14:30 horas de este domingo 26 de enero de 2014. Día soleado y la terraza del kiosko modernista en el parque San Telmo en Las Palmas de Gran Canaria, a tope. El Gran Canaria Maratón parece finiquitado. Ya han levantado dos casetas que la organización tenía instaladas frente al Palacio Militar -de donde, por cierto, partió Franco en julio del 36- , y por todos lados hay corredores satisfechos y relajados. Pero la carrera no ha acabado, no sin Wladimir.
Wladimir es un hombre extremadamente delgado y pálido, de edad indefinida, pero mayor, muchísimo más mayor de lo que se espera en un corredor de maratón y hasta en un jugador de ping-pong.
Es el último corredor de los más de 6.000 que habían iniciado las competiciones por la mañana y no se rinde, pese a que lleva más de cinco horas en carrera.

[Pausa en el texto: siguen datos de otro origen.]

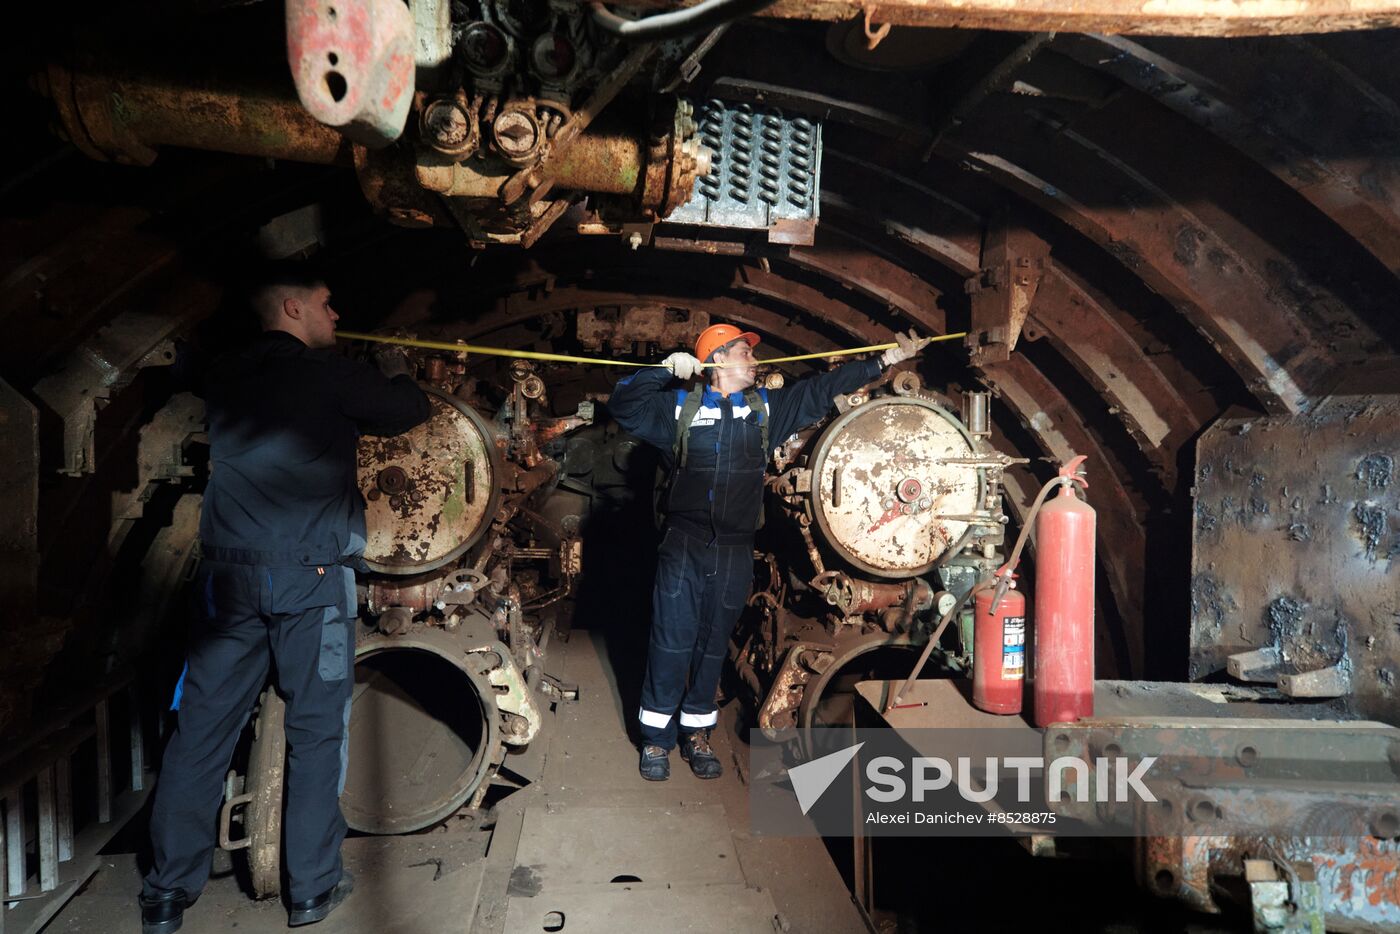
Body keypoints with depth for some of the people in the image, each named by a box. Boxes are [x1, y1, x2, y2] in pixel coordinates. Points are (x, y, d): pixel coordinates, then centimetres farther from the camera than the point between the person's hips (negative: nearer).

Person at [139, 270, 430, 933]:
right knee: (315, 729, 7)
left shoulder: (225, 378, 9)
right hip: (313, 579, -4)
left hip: (229, 575, 5)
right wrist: (396, 372, 25)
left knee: (202, 728, 10)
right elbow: (411, 410, 5)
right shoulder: (327, 375, -6)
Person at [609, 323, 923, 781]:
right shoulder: (680, 406, 2)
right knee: (672, 642, -1)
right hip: (683, 547, -2)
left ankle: (696, 732, 24)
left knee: (714, 644, 10)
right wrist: (665, 369, -11)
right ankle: (657, 738, 12)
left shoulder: (767, 407, 9)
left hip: (735, 553, 3)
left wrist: (884, 360, 9)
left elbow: (824, 388, 11)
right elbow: (622, 404, -1)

Voluntarios, policías, el público … todos apoyan a Wladimir, el último del maratón pero también un valiente entre valientes, uno de los héroes del día, que llegaría al poco a la meta al límite de sus fuerzas o seguramente más allá de ellas.
Wladimir fue la guinda de una mañana gloriosa en la que mi ciudad se convirtió en una pista de atletismo, se llenó de atletas del país y también del extranjero; de atletas laureados y con medalla que a lo mejor mañana (por el lunes) están detrás de una ventanilla en un banco o en la oficina de una tienda de muebles; o friendo papas para la familia o sirviendo copas en un bar ; o en la oficina del paro, sellando, ya sabes, aquello que hay que sellar cada no sé cuánto.

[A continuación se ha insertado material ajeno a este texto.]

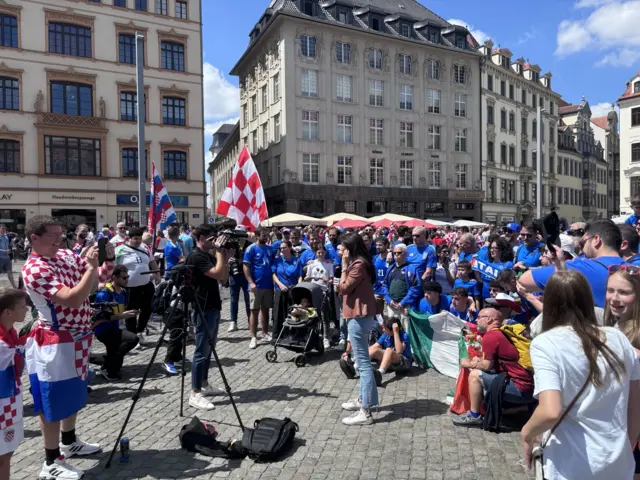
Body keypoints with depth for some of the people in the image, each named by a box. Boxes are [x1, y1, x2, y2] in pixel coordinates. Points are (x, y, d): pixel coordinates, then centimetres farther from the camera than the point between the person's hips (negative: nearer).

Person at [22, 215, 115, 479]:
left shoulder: (66, 255, 4)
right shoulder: (33, 269, -20)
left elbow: (102, 277, 9)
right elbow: (72, 299, -31)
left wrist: (109, 259, -9)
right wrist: (91, 267, -28)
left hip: (77, 338, 8)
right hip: (55, 343, -8)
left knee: (73, 394, 22)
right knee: (53, 400, 5)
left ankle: (69, 442, 41)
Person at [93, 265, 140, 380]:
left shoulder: (124, 292, 5)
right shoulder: (104, 293, -19)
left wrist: (129, 315, -4)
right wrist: (121, 316, -27)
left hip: (114, 328, 9)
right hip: (103, 329, -9)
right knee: (133, 338, -27)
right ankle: (107, 368, -14)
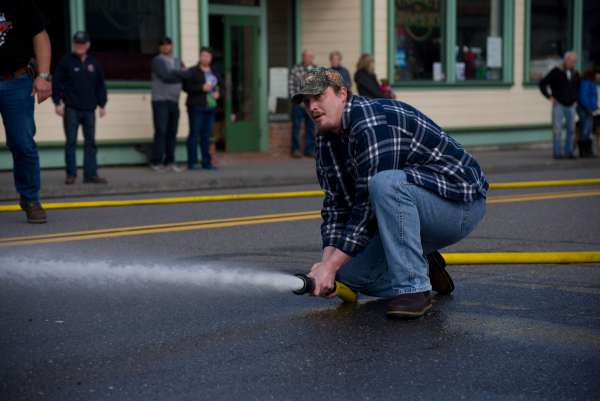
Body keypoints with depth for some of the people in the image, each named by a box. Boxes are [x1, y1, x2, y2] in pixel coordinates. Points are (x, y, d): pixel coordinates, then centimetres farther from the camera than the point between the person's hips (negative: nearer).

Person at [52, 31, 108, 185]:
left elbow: (100, 85, 14)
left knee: (90, 142, 3)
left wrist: (102, 104, 11)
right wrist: (57, 102, -8)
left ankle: (91, 174, 7)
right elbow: (56, 82, -3)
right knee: (71, 142, 0)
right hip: (71, 109, -3)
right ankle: (71, 174, 6)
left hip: (89, 109, 3)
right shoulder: (66, 62, -1)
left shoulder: (93, 63, 10)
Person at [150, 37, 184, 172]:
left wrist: (173, 75, -6)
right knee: (161, 131, -9)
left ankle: (169, 161, 9)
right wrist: (179, 75, -2)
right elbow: (166, 76, -15)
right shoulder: (157, 61, -3)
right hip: (160, 101, -6)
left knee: (172, 132, 4)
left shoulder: (177, 62, 19)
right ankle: (156, 162, -5)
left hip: (174, 101, 6)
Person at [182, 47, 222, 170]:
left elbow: (221, 85, 22)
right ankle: (192, 162, -4)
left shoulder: (214, 73, 15)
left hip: (210, 107, 5)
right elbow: (186, 86, -11)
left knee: (206, 135, 6)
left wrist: (218, 92, 0)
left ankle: (207, 162, 10)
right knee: (194, 133, -6)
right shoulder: (192, 72, -3)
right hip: (196, 106, -5)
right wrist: (201, 87, -19)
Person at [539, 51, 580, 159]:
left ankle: (569, 152, 10)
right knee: (557, 130, -5)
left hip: (571, 106, 5)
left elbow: (578, 86, 26)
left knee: (571, 129, 2)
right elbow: (542, 84, -8)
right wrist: (549, 97, -11)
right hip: (558, 105, -5)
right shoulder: (556, 72, -9)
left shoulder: (575, 74, 7)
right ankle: (558, 153, -1)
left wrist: (576, 98, 13)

Para la mayoría la carrera no fue contra el reloj sino contra sí mismos, porque no hay mejor medida que la que te da el espejo. Wladimir debe estar molido, pero tan satisfecho que a lo mejor ya no cabe en el espejo y debe buscarse uno más grande para el próximo reto.
La gesta de Wladimir la presenciaron los varias centenares de personas que estaban a esa hora en el parque. Unos porque habían corrido, otros porque habían ido a ver correr. Muchos eran isleños y había también muchos extranjeros, -que son nuestros otros isleños-, y en este magnífico escenario, ¡zas! el borrón: una tortilla que era como para ir al juzgado. Qué pena. No aprendemos.